* ASSIGNED TASK *
Repeat every line of the data exactly; the pictures stay out.
** Opening DATA SUPPLIED block **
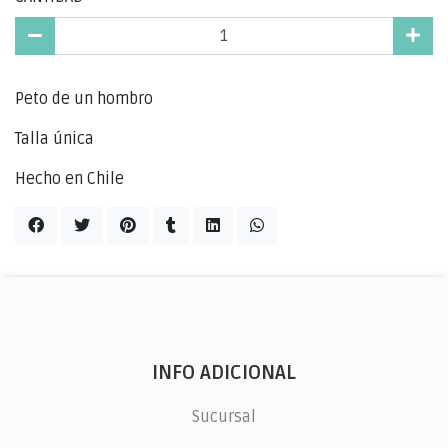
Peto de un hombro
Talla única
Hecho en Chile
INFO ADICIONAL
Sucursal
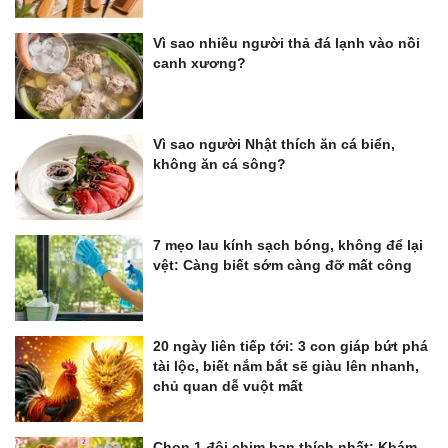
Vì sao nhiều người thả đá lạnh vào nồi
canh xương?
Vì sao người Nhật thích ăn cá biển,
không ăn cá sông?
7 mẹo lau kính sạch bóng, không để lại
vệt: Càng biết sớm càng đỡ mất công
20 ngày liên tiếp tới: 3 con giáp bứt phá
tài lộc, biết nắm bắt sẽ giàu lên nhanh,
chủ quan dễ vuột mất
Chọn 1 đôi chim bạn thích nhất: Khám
** Closing DATA SUPPLIED block **
* ANSWER BOX *
Peto de un hombro
Talla única
Hecho en Chile
INFO ADICIONAL
Sucursal
Vì sao nhiều người thả đá lạnh vào nồi
canh xương?
Vì sao người Nhật thích ăn cá biển,
không ăn cá sông?
7 mẹo lau kính sạch bóng, không để lại
vệt: Càng biết sớm càng đỡ mất công
20 ngày liên tiếp tới: 3 con giáp bứt phá
tài lộc, biết nắm bắt sẽ giàu lên nhanh,
chủ quan dễ vuột mất
Chọn 1 đôi chim bạn thích nhất: Khám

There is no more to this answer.